Ostracism and Exile in Ancient Greece
By Jona Lendering
Historian and Founder
One of the problems in any democracy is the possibility that a leader arises with too much charisma. Of course this is not a crime, but people with too much personal influence can become dangerous for the democratic system itself, even when their ideas are not divisive or dangerous.
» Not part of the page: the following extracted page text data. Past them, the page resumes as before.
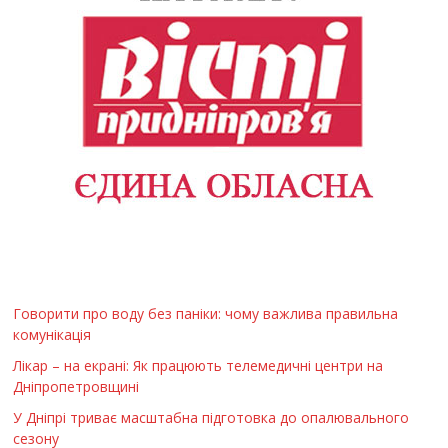
Говорити про воду без паніки: чому важлива правильна
комунікація
Лікар – на екрані: Як працюють телемедичні центри на
Дніпропетровщині
У Дніпрі триває масштабна підготовка до опалювального
сезону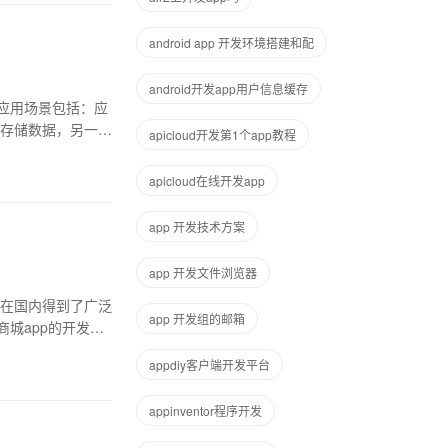
android app 开发环境搭建和配
android开发app用户信息缓存
见应用场景包括：应
存储数据，另一种
apicloud开发第1个app教程
apicloud在线开发app
app 开发技术方案
app 开发文件浏览器
在国内得到了广泛
app 开发组的邮箱
城app的开发原
appdiy客户端开发平台
appinventor程序开发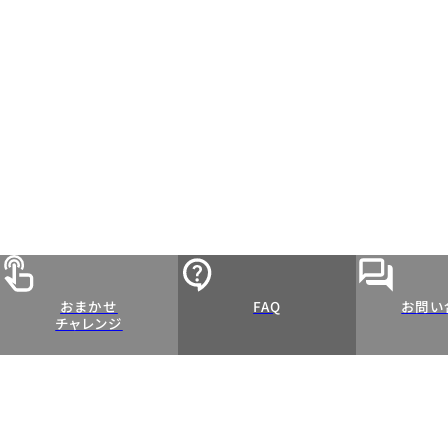
おまかせ
FAQ
お問い
チャレンジ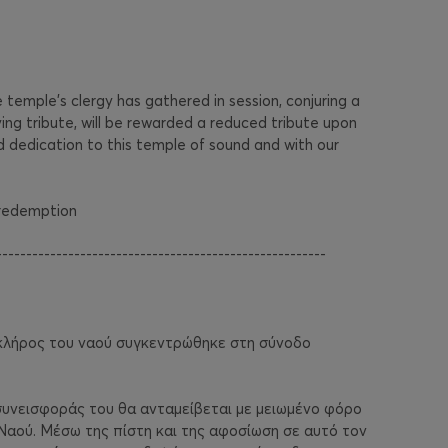
temple’s clergy has gathered in session, conjuring a
ing tribute, will be rewarded a reduced tribute upon
nd dedication to this temple of sound and with our
 redemption
-------------------------------------------------------
ο κλήρος του ναού συγκεντρώθηκε στη σύνοδο
συνεισφοράς του θα ανταμείβεται με μειωμένο φόρο
Ναού. Μέσω της πίστη και της αφοσίωση σε αυτό τον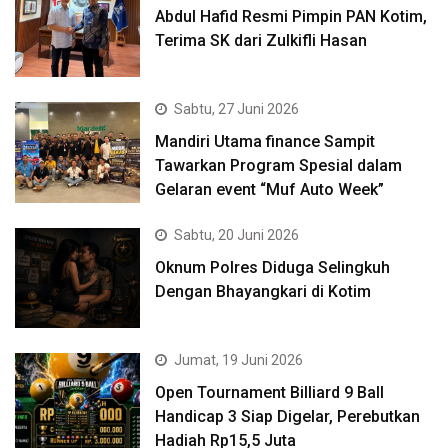
Abdul Hafid Resmi Pimpin PAN Kotim,
Terima SK dari Zulkifli Hasan
Sabtu, 27 Juni 2026
Mandiri Utama finance Sampit
Tawarkan Program Spesial dalam
Gelaran event “Muf Auto Week”
Sabtu, 20 Juni 2026
Oknum Polres Diduga Selingkuh
Dengan Bhayangkari di Kotim
Jumat, 19 Juni 2026
Open Tournament Billiard 9 Ball
Handicap 3 Siap Digelar, Perebutkan
Hadiah Rp15,5 Juta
A well-established democracy can cope with these people, but charismatic personalities can destabilize early democracies and become tyrants (as happened several times in ancient Syracuse).
A possible measure to protect democracy would be to exile the man who was too influential, but although a very common way to protect the city from rivalries, this was a harsh measure that was only taken by the community as a whole. (In fact, the right to send people away was, like the death penalty, something in which the city-state showed its independence and autonomy.)
Because it was seen as too strong a measure, the ancient Athenians – perhaps the statesman Cleisthenes – developed the practice known as ostracism, which can be described as “exile light”. This happened in two stages.
- Every year, the People’s Assembly (ekklesia) was asked whether a vote of ostracism should be held. If there was no clear majority, this was the end of the matter. But if the people wanted to ostracize a person, a day was set, typically two months later.
- Every voter was given a potsherd (ostrakon) on which he wrote down the name of a politician he believed to be potentially dangerous. (Or he asked someone else to do the writing.) If a certain quorum was reached, the politician who had received most votes was sent away from Athens.
The difference with an ordinary exile is that the man who was ostracized remained a citizen, had to leave the city for a fixed period of ten years, did not lose his possessions, and could be recalled – which happened quite often.
Our sources are unclear about the quorum. Plutarch of Chaeronea says that a grand total of 6,000 potsherds had to be cast; Philochorus, however, states that the exiled man had to receive 6,000 votes.
Although the practice was intended to protect the democratic procedures against charismatic politicians, it appears that it was often used by conservatives who already had great influence against politicians who challenged their positions. On the list of ostracised people (below), several are known to have been “new men”. On the other hand, the first four names belong to people who were associated with the tyranny of the Pisistratids.
Ostracism could also be applied in the struggle between politicians. For example, in 415, there was a general feeling that the extravagant Alcibiades should leave the city, but after the decision to organize an ostracism had been taken, he found the support of Nicias, and together they were able to obtain more votes for someone else, Hyperbolus, a radical democrat.
- 488/7 Hipparchus, son of Charmus
- 487/6 Megacles, son of Hippocrates (an Alcmeonid)
- 486/5 Callias “the Mede”
- 485/4 Xanthippus, son of Ariphron, father of Pericles
- 484/3 Callixenus, son of Aristonymus
- 483/2 Aristides “the Just”
- 472/1 Themistocles (year uncertain)
- 462/1 Cimon, son of Miltiades
- 461/0 Alcibiades, son of Cleinias
- 444/3 Thucydides, son of Milesias
- 416/5 Hyperbolus, son Antiphanes
The ostracism of an adviser of Pericles named “Damonides of Oe” or “Damon, son of Damonides of Oe” is mentioned in the Athenian Constitution, a treatise that belongs to the Corpus Aristotelicum. This ostracism cannot be dated.
After the ostracism of Hyperbolus, many people were convinced that this practice was outmoded. It was never officially abolished, but from now on, law suits were considered to be a better instrument against too powerful politicians. After a century, the Athenian democracy was well-established and no longer needed ostracism.
A similar custom existed in ancient Syracuse. The difference was that not sherds were used, but tree leaves; hence, it was called petalism. Argos, Miletus, Cyrene, and Megara sometimes organized “normal” ostracisms.